Ook zouden gelovigen volgens tegenstanders van het verbod op smalende godslastering bevoorrecht worden ; artikel 147 is volgens hen een onterechte vorm van ”extra bescherming”. Met dit argument wordt volgens mij uit het oog verloren dat het geloof in een persoonlijke God iets geheel anders is dan het hebben van bepaalde levensbeschouwelijke opvattingen. Hoe kan men zich beklagen over rechtsongelijkheid met betrekking tot gevoelens die men zelf niet heeft?
Andere godsdiensten
Wel lijkt er sprake te zijn van rechtsongelijkheid wanneer artikel 147 alleen gereserveerd wordt voor de bescherming van christelijke gevoelens. Gelet op de veranderde samenleving dient het verbod op godslastering ook te gelden voor aanhangers van andere godsdiensten, hoe moeilijk dit ook vanuit christelijk perspectief te accepteren is.
De huidige maatschappelijke tendensen van verharding en intolerantie jegens gelovigen en jegens dat wat voor hen heilig is, noodzaken tot een effectievere inzet van het strafrecht in het algemeen en van het verbod op smalende godslastering in het bijzonder. De rechtspraak van het Europese Hof voor de Rechten van de Mens over uitingen van godslasterlijke aard biedt hiervoor ook voldoende aanknopingspunten.

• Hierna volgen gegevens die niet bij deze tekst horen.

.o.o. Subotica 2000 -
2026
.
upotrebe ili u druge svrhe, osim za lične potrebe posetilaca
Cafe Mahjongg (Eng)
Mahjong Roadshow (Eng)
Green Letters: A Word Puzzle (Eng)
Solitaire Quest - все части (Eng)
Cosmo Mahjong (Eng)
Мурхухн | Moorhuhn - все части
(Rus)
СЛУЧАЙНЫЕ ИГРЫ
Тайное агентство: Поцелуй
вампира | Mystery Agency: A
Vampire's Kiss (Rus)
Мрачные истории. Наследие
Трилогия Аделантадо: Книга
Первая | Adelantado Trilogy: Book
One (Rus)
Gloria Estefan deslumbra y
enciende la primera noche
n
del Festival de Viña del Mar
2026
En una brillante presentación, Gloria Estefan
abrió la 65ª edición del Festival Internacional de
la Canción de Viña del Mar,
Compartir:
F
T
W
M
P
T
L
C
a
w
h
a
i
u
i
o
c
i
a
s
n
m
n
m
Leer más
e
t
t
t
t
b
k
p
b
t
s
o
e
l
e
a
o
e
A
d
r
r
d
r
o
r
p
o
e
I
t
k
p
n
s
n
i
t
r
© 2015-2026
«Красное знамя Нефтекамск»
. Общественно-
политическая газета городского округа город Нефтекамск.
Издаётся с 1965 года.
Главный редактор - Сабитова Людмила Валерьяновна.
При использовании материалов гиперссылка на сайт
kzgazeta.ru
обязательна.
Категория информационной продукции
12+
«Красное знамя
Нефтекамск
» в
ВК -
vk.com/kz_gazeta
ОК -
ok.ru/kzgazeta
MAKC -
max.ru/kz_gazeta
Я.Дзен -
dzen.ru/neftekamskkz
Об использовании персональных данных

In aansluiting hierop zou ik ook de stelling willen verdedigen dat het revitaliseren van art. 147 niet hoeft te leiden tot een ontoelaatbare inperking van de vrijheid van meningsuiting. De vrijheid van meningsuiting is, mede gelet op de verplichtingen voor overheid en burger die aan ieder vrijheidsrecht verbonden zijn, een vrijheid die uitgeoefend dient te worden in verantwoordelijkheid. De vrijheid van meningsuiting houdt dus niet in dat men gelovigen en de God van de gelovigen op onnodig grove wijze mag beledigen of te lasteren.
Redmiddel
Bovendien volgt uit een omvangrijk WODC-onderzoeksrapport uit 2007 dat niet zozeer de vrijheid van meningsuiting als wel de vrijheid van godsdienst onder druk staat en dat het maatschappelijke debat over religie verhardt. Een rapport dat politici die artikel 147 willen schrappen in het debat over godslastering overigens angstvallig vermijden.
Het strafrecht fungeert in het kader van de bescherming van godsdienstige gevoelens tegen smalende godslasteringen zeker niet als medicijn tegen alle kwalen, maar wel als uiterste redmiddel. Hoewel het debat over religie bij het publieke domein hoort en men in de eerste plaats in een onderlinge dialoog respect voor godsdienstige opvattingen dient te vragen, meen ik dat de tijd rijp is voor een meer adequate bepaling die gelovigen in hun godsdienstige gevoelens beschermt wanneer hun God op zeer honende wijze wordt gelasterd.
Het is daarom noodzakelijk om art. 147 nieuw leven in te blazen, opdat van overheidswege gezorgd wordt voor een adequate bescherming van godsdienstige gevoelens.
De auteur is advocaat en studeerde af op een scriptie over het verbod op smalende godslastering.